Recombinant DNA technology has resulted in development of antibodies to HEV particles, and IgM and IgG assays are available to distinguish between acute and resolved infections (see Table 385.3 ). IgM antibody to viral antigen becomes positive after approximately 1 wk of illness. Viral RNA can be detected in stool and serum by PCR.

Prevention

A recombinant hepatitis E vaccine is highly effective in adults. No evidence suggests that immune-globulin is effective in preventing HEV infections. Ig pooled from patients in endemic areas might prove to be effective.

Approach to Acute or Chronic Hepatitis

Identifying deterioration of the patient with acute hepatitis and the development of ALF is a major contribution of the primary pediatrician (Fig. 385.6 ). If ALF is identified, the clinician should immediately refer the patient to a transplantation center; this can be lifesaving.

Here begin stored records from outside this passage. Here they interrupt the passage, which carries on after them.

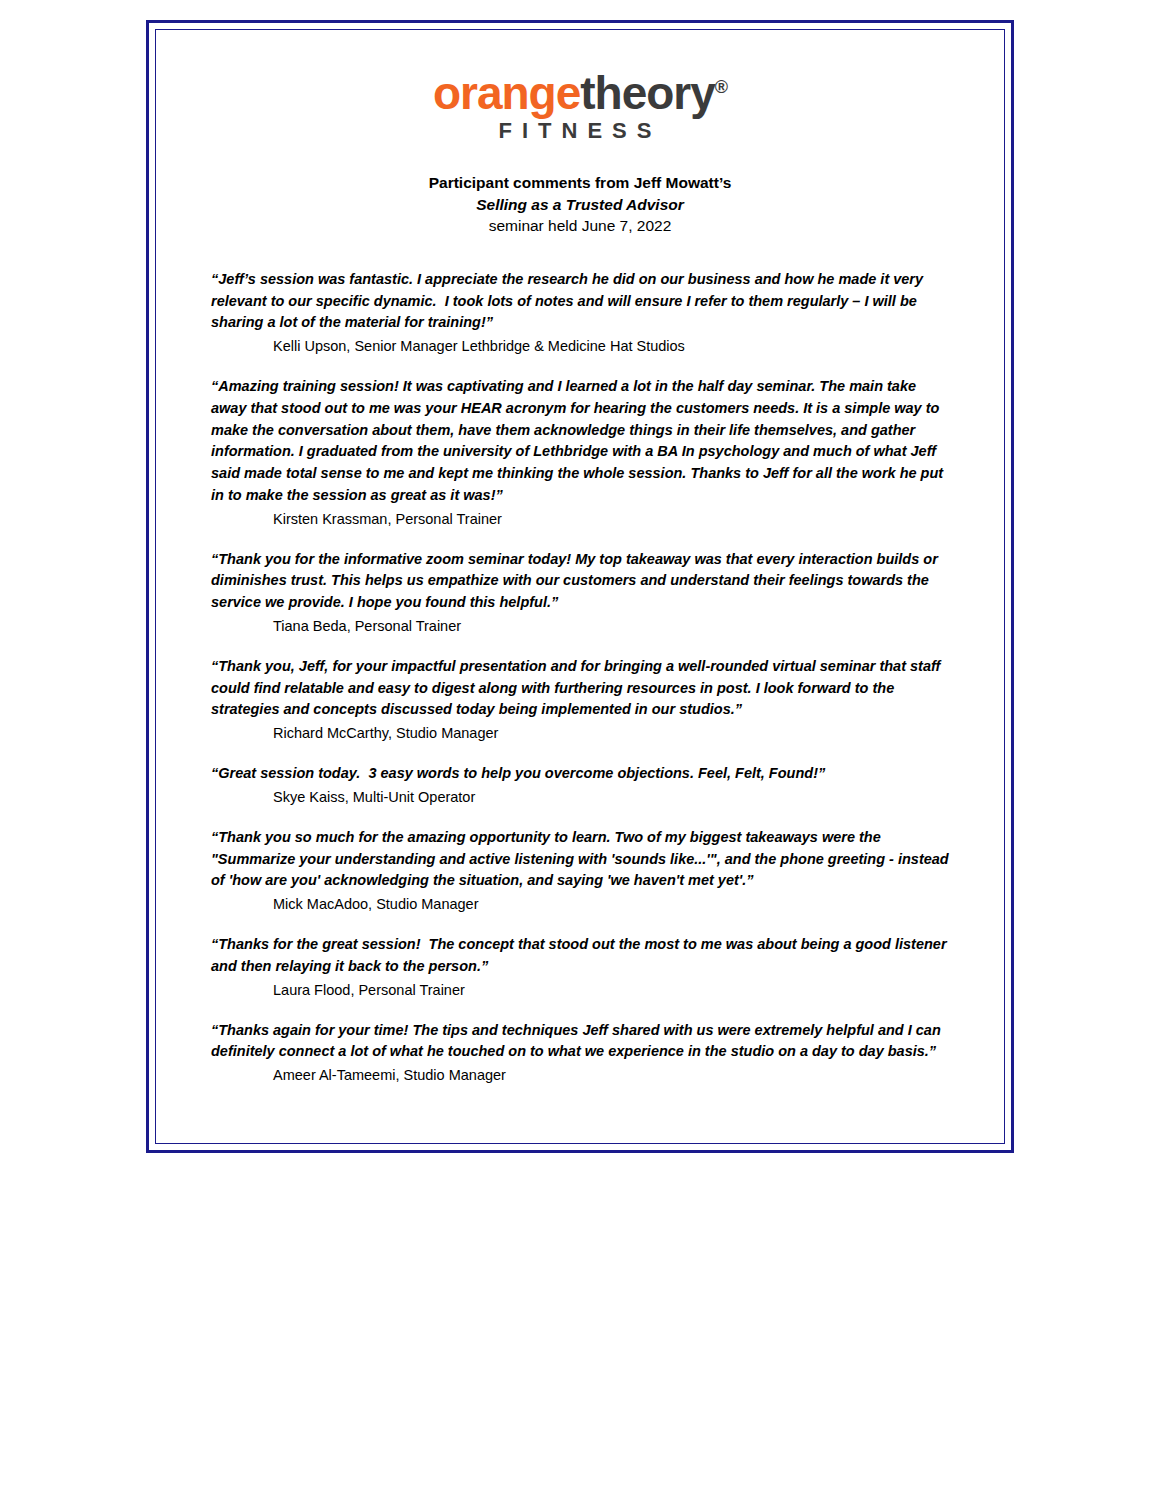orange theory®
FITNESS
Participant comments from Jeff Mowatt’s
Selling as a Trusted Advisor
seminar held June 7, 2022
“Jeff’s session was fantastic. I appreciate the research he did on our business and how he made it very relevant to our specific dynamic. I took lots of notes and will ensure I refer to them regularly – I will be sharing a lot of the material for training!”
Kelli Upson, Senior Manager Lethbridge & Medicine Hat Studios
“Amazing training session! It was captivating and I learned a lot in the half day seminar. The main take away that stood out to me was your HEAR acronym for hearing the customers needs. It is a simple way to make the conversation about them, have them acknowledge things in their life themselves, and gather information. I graduated from the university of Lethbridge with a BA In psychology and much of what Jeff said made total sense to me and kept me thinking the whole session. Thanks to Jeff for all the work he put in to make the session as great as it was!”
Kirsten Krassman, Personal Trainer
“Thank you for the informative zoom seminar today! My top takeaway was that every interaction builds or diminishes trust. This helps us empathize with our customers and understand their feelings towards the service we provide. I hope you found this helpful.”
Tiana Beda, Personal Trainer
“Thank you, Jeff, for your impactful presentation and for bringing a well-rounded virtual seminar that staff could find relatable and easy to digest along with furthering resources in post. I look forward to the strategies and concepts discussed today being implemented in our studios.”
Richard McCarthy, Studio Manager
“Great session today. 3 easy words to help you overcome objections. Feel, Felt, Found!”
Skye Kaiss, Multi-Unit Operator
“Thank you so much for the amazing opportunity to learn. Two of my biggest takeaways were the "Summarize your understanding and active listening with 'sounds like...'", and the phone greeting - instead of 'how are you' acknowledging the situation, and saying 'we haven't met yet'.”
Mick MacAdoo, Studio Manager
“Thanks for the great session! The concept that stood out the most to me was about being a good listener and then relaying it back to the person.”
Laura Flood, Personal Trainer
“Thanks again for your time! The tips and techniques Jeff shared with us were extremely helpful and I can definitely connect a lot of what he touched on to what we experience in the studio on a day to day basis.”
Ameer Al-Tameemi, Studio Manager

Fig. 385.6 Clinical approach to viral hepatitis. CBC, complete blood count with differential; HAV, hepatitis A virus; HBc, hepatitis B core; HBsAg, hepatitis B surface antigen; HBV, hepatitis B virus; HCV, hepatitis C virus; IgM, immunoglobulin M; NH₃ , ammonia; PT, prothrombin time.

Once chronic infection is identified, close follow-up and referral to a pediatric hepatologist is recommended to enroll the patient in appropriate treatment trials. Treatment of chronic HBV and HCV in children should preferably be delivered within, or using data from, pediatric controlled trials as indications, timing, regimen, and outcomes remain to be defined and cannot be extrapolated from adult data. All patients with chronic viral hepatitis should avoid, as much as possible, further insult to the liver; HAV vaccine is recommended. Patients must avoid alcohol consumption and obesity, and they should exercise care when taking new medications, including nonprescription drugs and herbal medications.

International adoption and ease of travel continue to change the epidemiology of hepatitis viruses. In the United States, chronic HBV and HCV have a high prevalence among international adoptee patients; vigilance is required to establish early diagnosis in order to offer appropriate treatment as well as prophylactic measures to limit viral spread.

Chronic hepatitis can be a stigmatizing disease for children and their families. The pediatrician should offer, with proactive advocacy, appropriate support for them as well as needed education for their social circle. Scientific data and information about support groups are available for families on the websites for the American Liver Foundation (www.liverfoundation.org ) and the North American Society for Pediatric Gastroenterology, Hepatology and Nutrition (www.naspghan.org ), as well as through pediatric gastroenterology centers.